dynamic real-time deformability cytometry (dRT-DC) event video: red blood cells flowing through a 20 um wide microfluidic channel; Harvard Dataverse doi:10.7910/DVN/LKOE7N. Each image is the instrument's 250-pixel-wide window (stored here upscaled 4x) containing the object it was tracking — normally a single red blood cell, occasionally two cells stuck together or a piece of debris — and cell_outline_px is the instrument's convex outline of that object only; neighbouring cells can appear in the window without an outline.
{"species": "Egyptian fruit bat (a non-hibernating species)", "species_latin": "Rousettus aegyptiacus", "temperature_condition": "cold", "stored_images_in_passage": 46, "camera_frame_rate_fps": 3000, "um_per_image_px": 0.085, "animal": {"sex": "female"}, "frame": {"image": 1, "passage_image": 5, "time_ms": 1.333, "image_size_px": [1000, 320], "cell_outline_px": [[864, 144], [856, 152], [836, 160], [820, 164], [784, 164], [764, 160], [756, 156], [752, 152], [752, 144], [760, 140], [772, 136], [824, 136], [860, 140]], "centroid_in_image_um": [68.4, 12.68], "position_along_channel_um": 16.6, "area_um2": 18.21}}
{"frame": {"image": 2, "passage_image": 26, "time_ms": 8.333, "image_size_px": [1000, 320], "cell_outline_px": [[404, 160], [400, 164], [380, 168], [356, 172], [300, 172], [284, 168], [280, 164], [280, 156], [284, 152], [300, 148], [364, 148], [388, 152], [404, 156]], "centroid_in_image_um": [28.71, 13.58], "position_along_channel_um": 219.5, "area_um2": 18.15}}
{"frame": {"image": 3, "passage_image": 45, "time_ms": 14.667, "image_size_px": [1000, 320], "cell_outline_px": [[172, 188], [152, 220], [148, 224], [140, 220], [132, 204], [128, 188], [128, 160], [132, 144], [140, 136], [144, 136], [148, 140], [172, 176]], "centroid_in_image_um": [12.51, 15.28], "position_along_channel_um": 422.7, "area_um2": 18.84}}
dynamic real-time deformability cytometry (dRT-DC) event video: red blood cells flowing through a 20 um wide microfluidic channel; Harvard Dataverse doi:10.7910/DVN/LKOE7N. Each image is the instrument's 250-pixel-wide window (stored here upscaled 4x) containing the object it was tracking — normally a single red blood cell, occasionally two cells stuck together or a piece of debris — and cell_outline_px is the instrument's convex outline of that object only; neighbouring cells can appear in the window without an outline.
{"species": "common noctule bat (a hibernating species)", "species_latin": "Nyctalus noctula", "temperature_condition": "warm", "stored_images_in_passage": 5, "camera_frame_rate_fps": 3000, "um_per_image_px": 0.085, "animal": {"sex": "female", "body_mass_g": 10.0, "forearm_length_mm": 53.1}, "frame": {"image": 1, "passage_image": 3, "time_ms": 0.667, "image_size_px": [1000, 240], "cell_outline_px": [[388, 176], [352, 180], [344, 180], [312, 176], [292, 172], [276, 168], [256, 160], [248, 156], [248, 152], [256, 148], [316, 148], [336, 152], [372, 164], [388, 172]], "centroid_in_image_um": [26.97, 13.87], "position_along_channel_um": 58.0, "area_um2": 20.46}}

++++++++

§ **Goal**
Type out the full listing again, exactly as given.

§ **Response to the task**
dynamic real-time deformability cytometry (dRT-DC) event video: red blood cells flowing through a 20 um wide microfluidic channel; Harvard Dataverse doi:10.7910/DVN/LKOE7N. Each image is the instrument's 250-pixel-wide window (stored here upscaled 4x) containing the object it was tracking — normally a single red blood cell, occasionally two cells stuck together or a piece of debris — and cell_outline_px is the instrument's convex outline of that object only; neighbouring cells can appear in the window without an outline.
{"species": "Egyptian fruit bat (a non-hibernating species)", "species_latin": "Rousettus aegyptiacus", "temperature_condition": "cold", "stored_images_in_passage": 46, "camera_frame_rate_fps": 3000, "um_per_image_px": 0.085, "animal": {"sex": "female"}, "frame": {"image": 1, "passage_image": 5, "time_ms": 1.333, "image_size_px": [1000, 320], "cell_outline_px": [[864, 144], [856, 152], [836, 160], [820, 164], [784, 164], [764, 160], [756, 156], [752, 152], [752, 144], [760, 140], [772, 136], [824, 136], [860, 140]], "centroid_in_image_um": [68.4, 12.68], "position_along_channel_um": 16.6, "area_um2": 18.21}}
{"frame": {"image": 2, "passage_image": 26, "time_ms": 8.333, "image_size_px": [1000, 320], "cell_outline_px": [[404, 160], [400, 164], [380, 168], [356, 172], [300, 172], [284, 168], [280, 164], [280, 156], [284, 152], [300, 148], [364, 148], [388, 152], [404, 156]], "centroid_in_image_um": [28.71, 13.58], "position_along_channel_um": 219.5, "area_um2": 18.15}}
{"frame": {"image": 3, "passage_image": 45, "time_ms": 14.667, "image_size_px": [1000, 320], "cell_outline_px": [[172, 188], [152, 220], [148, 224], [140, 220], [132, 204], [128, 188], [128, 160], [132, 144], [140, 136], [144, 136], [148, 140], [172, 176]], "centroid_in_image_um": [12.51, 15.28], "position_along_channel_um": 422.7, "area_um2": 18.84}}
dynamic real-time deformability cytometry (dRT-DC) event video: red blood cells flowing through a 20 um wide microfluidic channel; Harvard Dataverse doi:10.7910/DVN/LKOE7N. Each image is the instrument's 250-pixel-wide window (stored here upscaled 4x) containing the object it was tracking — normally a single red blood cell, occasionally two cells stuck together or a piece of debris — and cell_outline_px is the instrument's convex outline of that object only; neighbouring cells can appear in the window without an outline.
{"species": "common noctule bat (a hibernating species)", "species_latin": "Nyctalus noctula", "temperature_condition": "warm", "stored_images_in_passage": 5, "camera_frame_rate_fps": 3000, "um_per_image_px": 0.085, "animal": {"sex": "female", "body_mass_g": 10.0, "forearm_length_mm": 53.1}, "frame": {"image": 1, "passage_image": 3, "time_ms": 0.667, "image_size_px": [1000, 240], "cell_outline_px": [[388, 176], [352, 180], [344, 180], [312, 176], [292, 172], [276, 168], [256, 160], [248, 156], [248, 152], [256, 148], [316, 148], [336, 152], [372, 164], [388, 172]], "centroid_in_image_um": [26.97, 13.87], "position_along_channel_um": 58.0, "area_um2": 20.46}}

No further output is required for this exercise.